# About this exercise:
Format the listing below as a two-column CSV with the headers "instruction" and "response". Give one row per entry, put each field in double quotes with line breaks replaced by spaces, cover the whole listing, and leave the pictures out.

# Data section:
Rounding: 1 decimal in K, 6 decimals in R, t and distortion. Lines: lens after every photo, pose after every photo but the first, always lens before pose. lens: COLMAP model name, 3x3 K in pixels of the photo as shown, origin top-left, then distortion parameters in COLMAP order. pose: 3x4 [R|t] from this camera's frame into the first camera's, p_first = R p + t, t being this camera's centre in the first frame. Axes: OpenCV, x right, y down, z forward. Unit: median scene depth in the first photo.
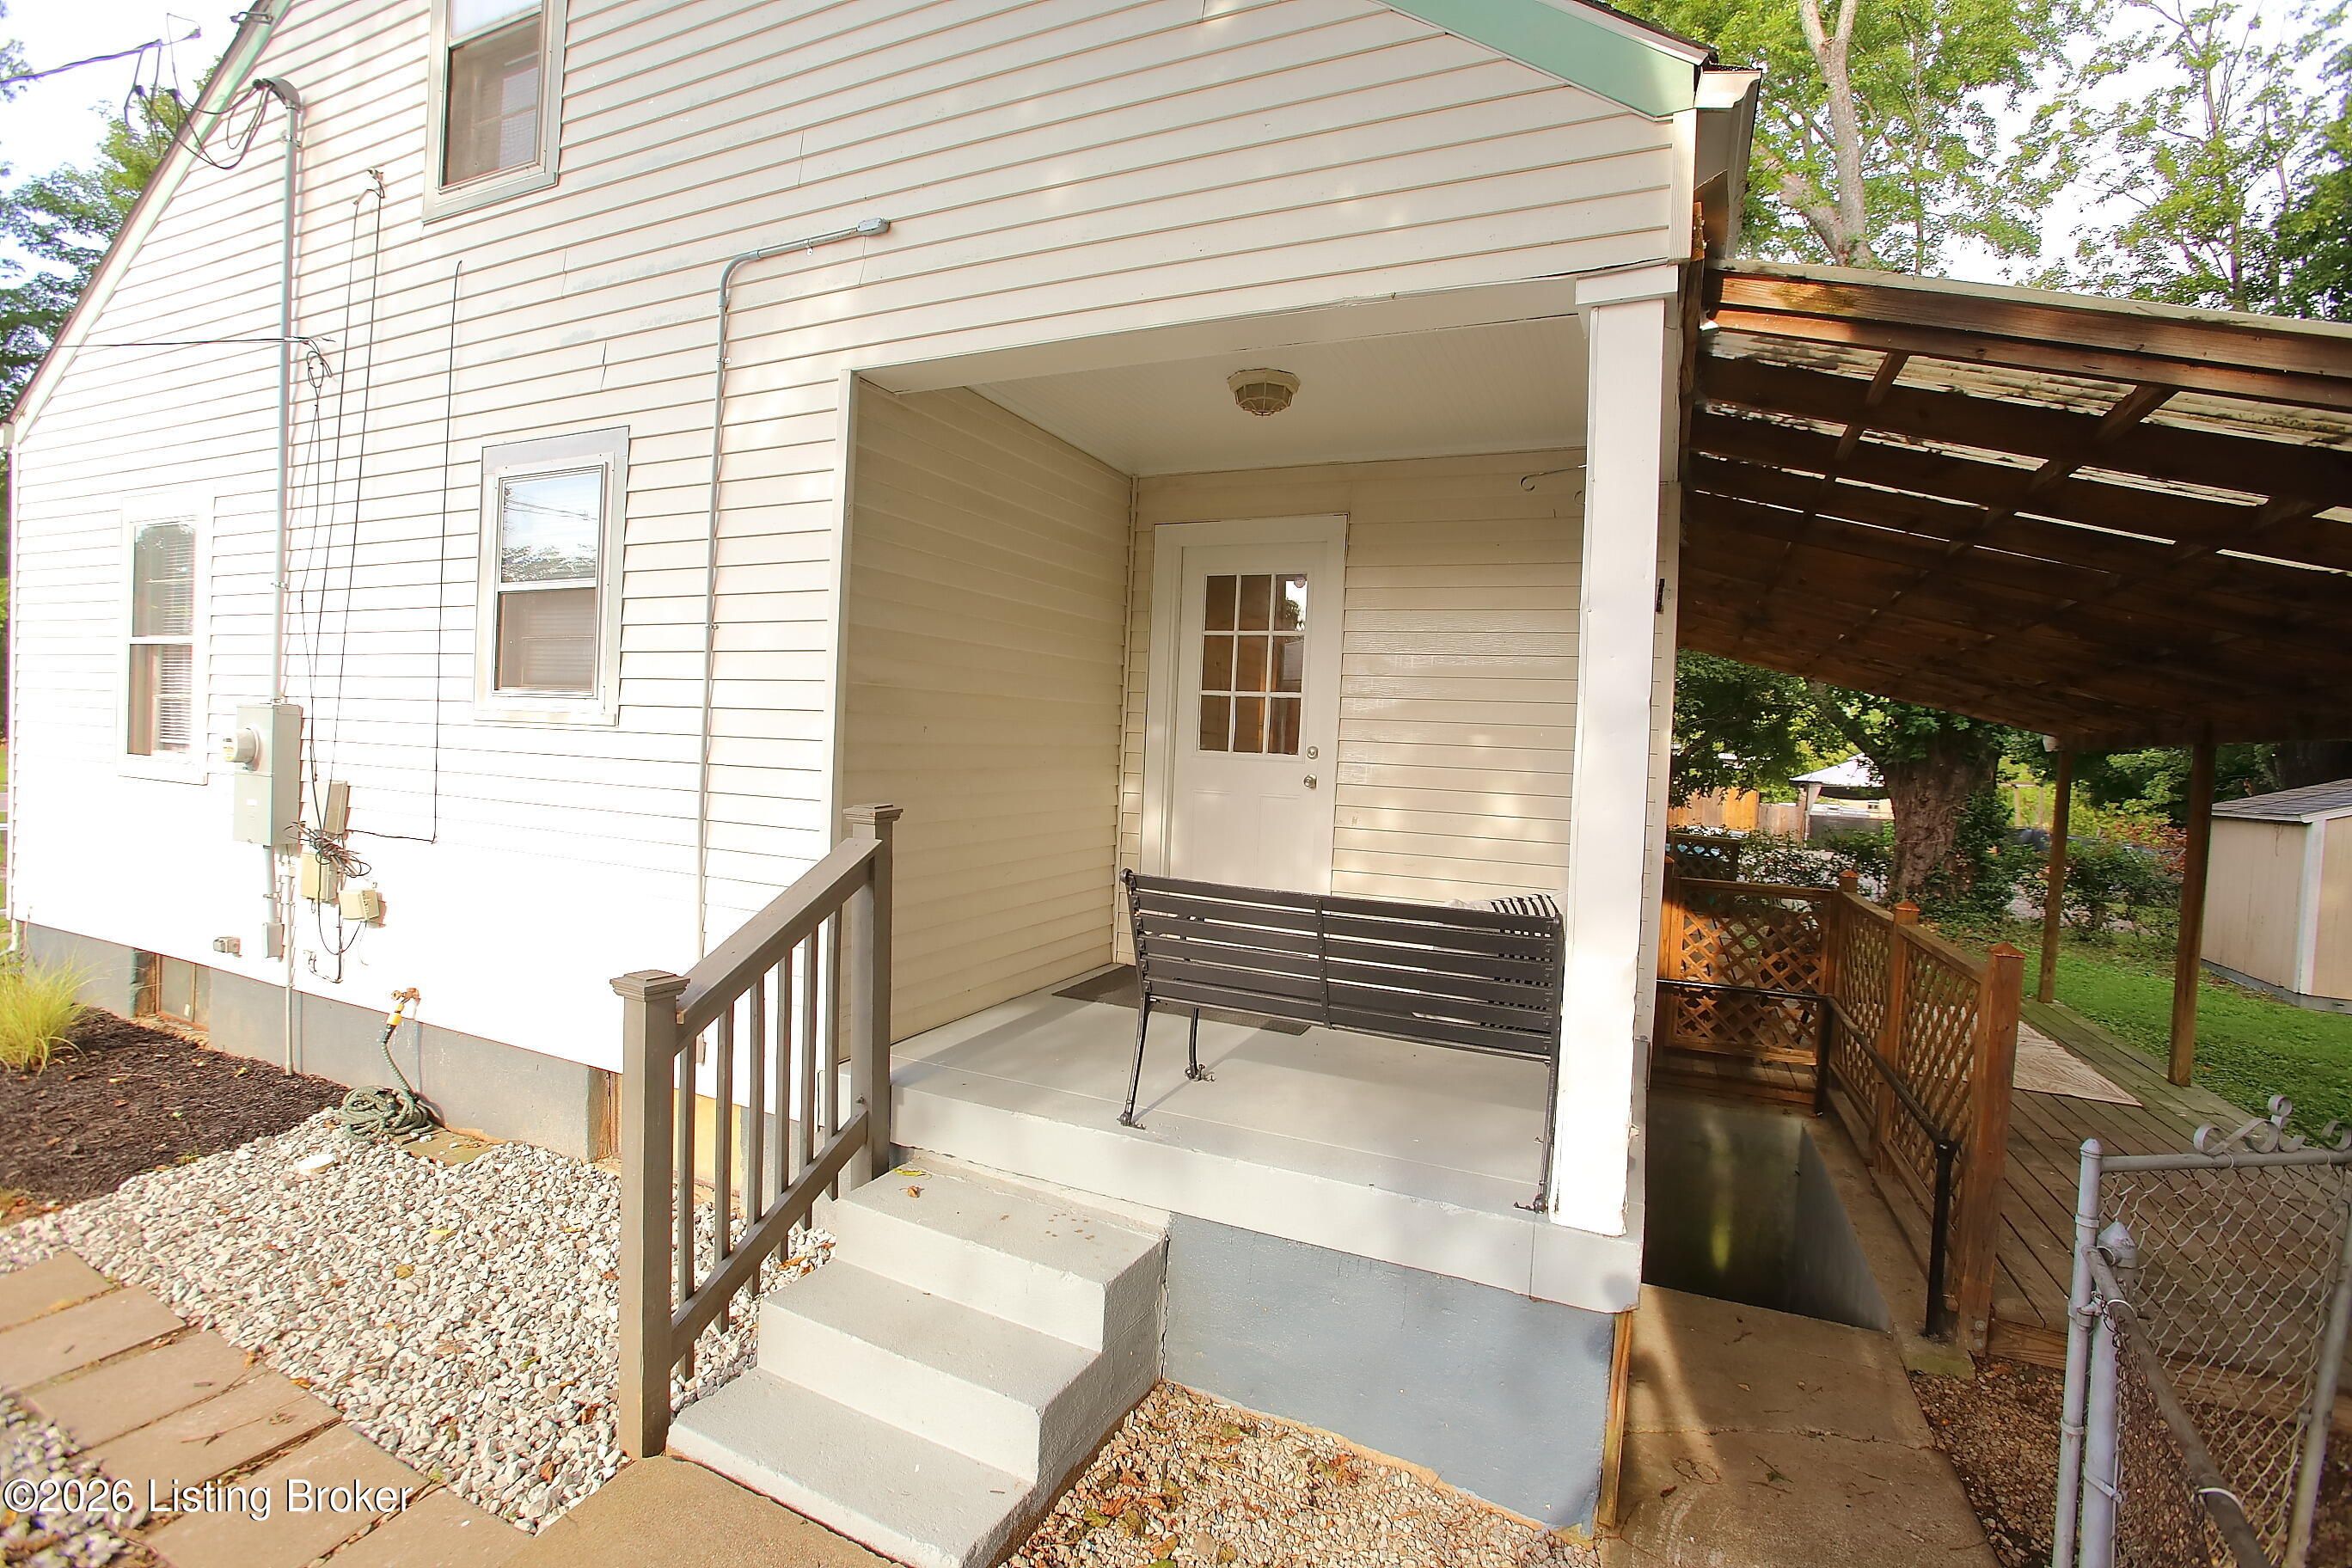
lens RADIAL K [[1074.5, 0, 1177.9], [0, 1074.5, 786.5], [0, 0, 1]] dist [-0.060405, 0.019684]
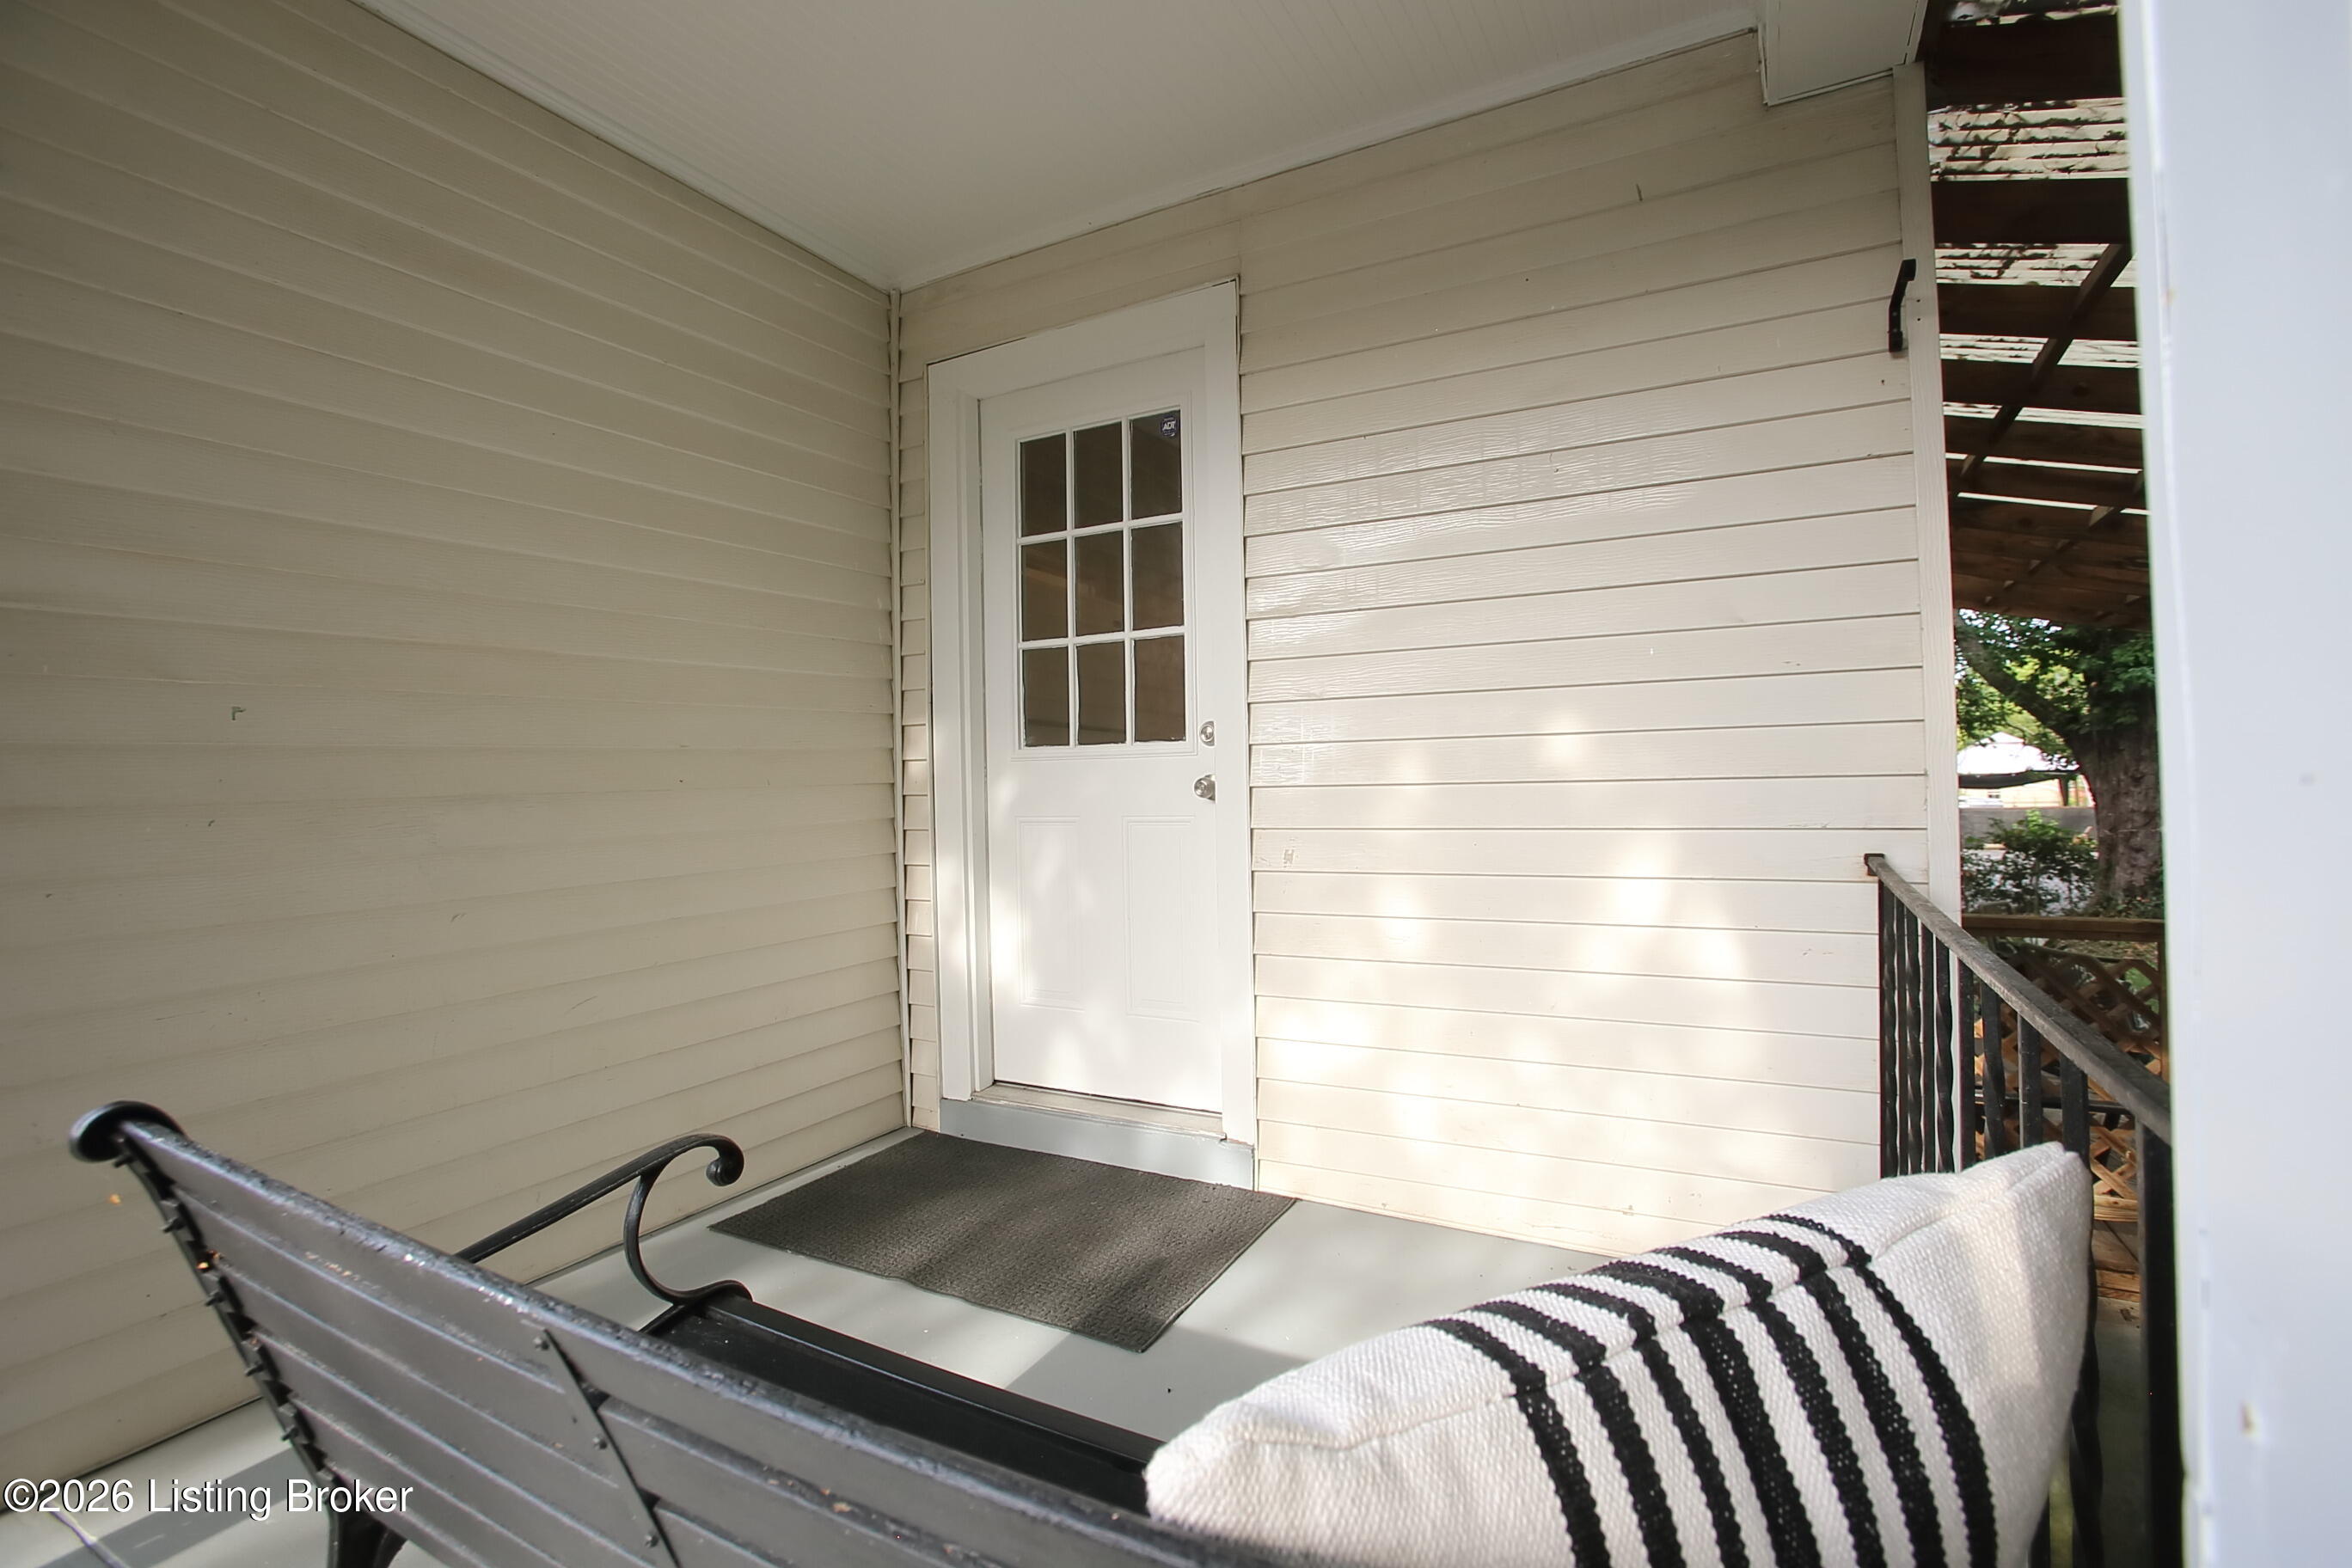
lens RADIAL K [[1074.5, 0, 1167.7], [0, 1074.5, 785.3], [0, 0, 1]] dist [-0.060405, 0.019684]
pose [[0.995008, -0.064048, -0.076532, 0.136818], [0.061196, 0.997362, -0.039051, 0.013179], [0.078832, 0.034173, 0.996302, 0.443257]]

# Task answer:
instruction,response
"Rounding: 1 decimal in K, 6 decimals in R, t and distortion. Lines: lens after every photo, pose after every photo but the first, always lens before pose. lens: COLMAP model name, 3x3 K in pixels of the photo as shown, origin top-left, then distortion parameters in COLMAP order. pose: 3x4 [R|t] from this camera's frame into the first camera's, p_first = R p + t, t being this camera's centre in the first frame. Axes: OpenCV, x right, y down, z forward. Unit: median scene depth in the first photo.","lens RADIAL K [[1074.5, 0, 1177.9], [0, 1074.5, 786.5], [0, 0, 1]] dist [-0.060405, 0.019684] lens RADIAL K [[1074.5, 0, 1167.7], [0, 1074.5, 785.3], [0, 0, 1]] dist [-0.060405, 0.019684] pose [[0.995008, -0.064048, -0.076532, 0.136818], [0.061196, 0.997362, -0.039051, 0.013179], [0.078832, 0.034173, 0.996302, 0.443257]]"